Audit of Treasury's PPIP Suggests Selection Hurt Taxpayers

U.S. officials may have harmed taxpayers by needlessly favoring the biggest money managers in choosing participants for a program designed to buy toxic debt from banks, according to an audit of the selection process.

The Treasury Department told prospective applicants in the Public-Private Investment Program that they must show they could raise $500 million in private capital, then waived the threshold for two firms that failed to reach it, according to the 42-page report released Thursday by the watchdog appointed to supervise the government's financial-bailout efforts.

"The taxpayer may have lost the benefit of the participation of qualified, albeit smaller, fund managers because they were avoidably deterred from applying or unnecessarily rejected," wrote Neil M. Barofsky, special inspector general for the Troubled Asset Relief Program.

The PPIP is an effort by the Treasury to spur purchases of devalued mortgage-backed securities that weighed on banks' balance sheets and helped cause the 2008 financial crisis.

Originally envisioned as soaking up as much as $1 trillion in assets, the program was scaled back to a target of $40 billion.

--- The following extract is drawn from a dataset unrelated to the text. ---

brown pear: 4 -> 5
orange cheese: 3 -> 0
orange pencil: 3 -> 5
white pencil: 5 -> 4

"The report makes clear that PPIP is another Tarp program that defied expectations, helped stabilize the economy, and will likely generate significant profits for taxpayers," Mark Paustenbach, a Treasury spokesman, said Thursday in an e-mailed statement. "At a time of deep economic instability, this initiative unlocked the credit markets, making it possible for small businesses, municipalities and families to borrow again at affordable rates."

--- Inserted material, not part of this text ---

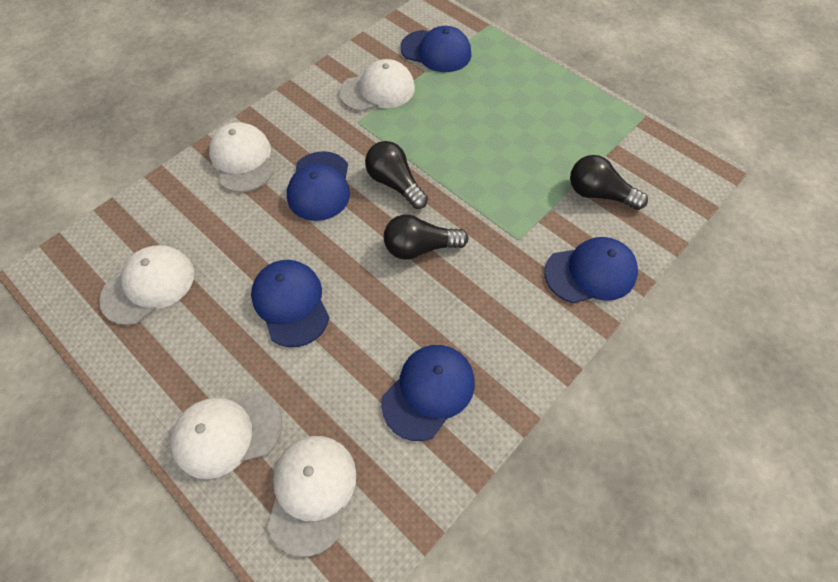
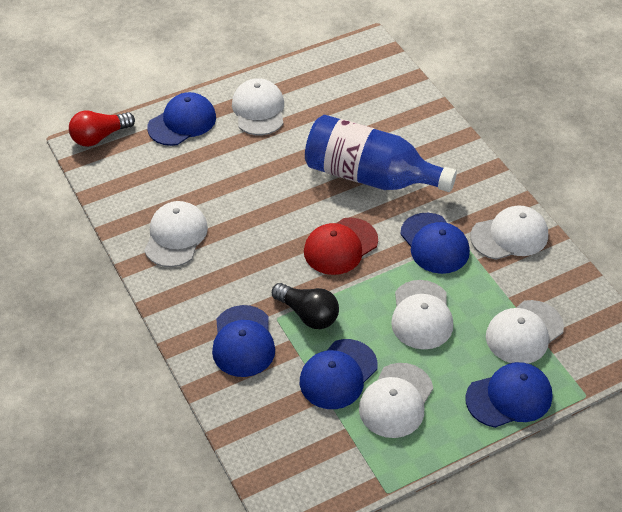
black light bulb: 3 -> 1
blue bottle: 0 -> 1
red cap: 0 -> 1
red light bulb: 0 -> 1
white cap: 5 -> 6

Nine firms, including New York's BlackRock Inc., the world's largest money manager by assets, and Atlanta-based Invesco Ltd., were picked to take part in PPIP in July 2009.

The firms have since raised $7.4 billion, to which the government added $7.4 billion in capital and about $14.8 billion in financing.

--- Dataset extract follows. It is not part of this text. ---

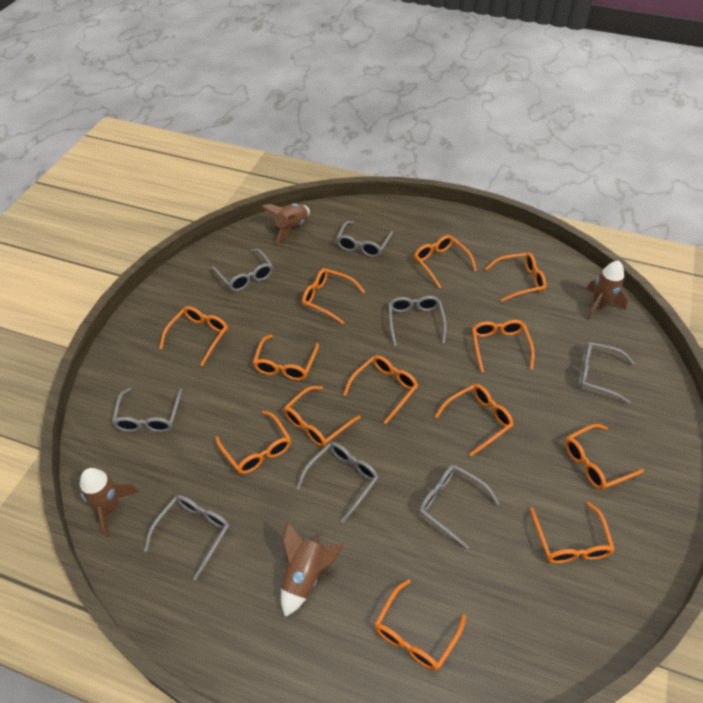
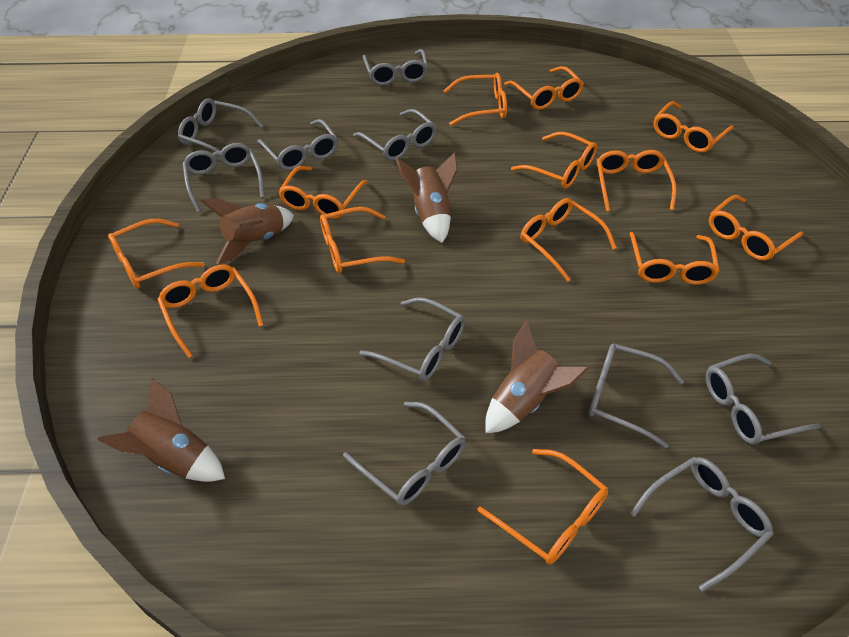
grey glasses: 8 -> 10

The managers invested $18.6 billion as of Sept. 30, according to a Tarp review published this week by the Treasury.

Barofsky also said the Treasury required applicants to partner with small, veteran-, minority- and woman-owned asset managers, then failed to provide guidance on their expected role, leaving firms "to their own interpretation."

As a result, only two minority-owned partners participated as money managers, while others took on fund-raising roles and one "appears to provide no assistance whatsoever," according to the report.

No firms were named in the report.

Other PPIP participants are GE Capital Real Estate, Marathon Asset Management LP and AllianceBernstein LP, Oaktree Capital Management LP, RLJ Western Asset Management LP and Wellington Management Co.

TCW Group Inc. was also selected before being forced to liquidate its fund after the departure of the bond manager Jeffrey Gundlach in December. The eight remaining managers reported net internal rates of return of 13% to 37% from inception through June 30, according to the Treasury's Tarp report.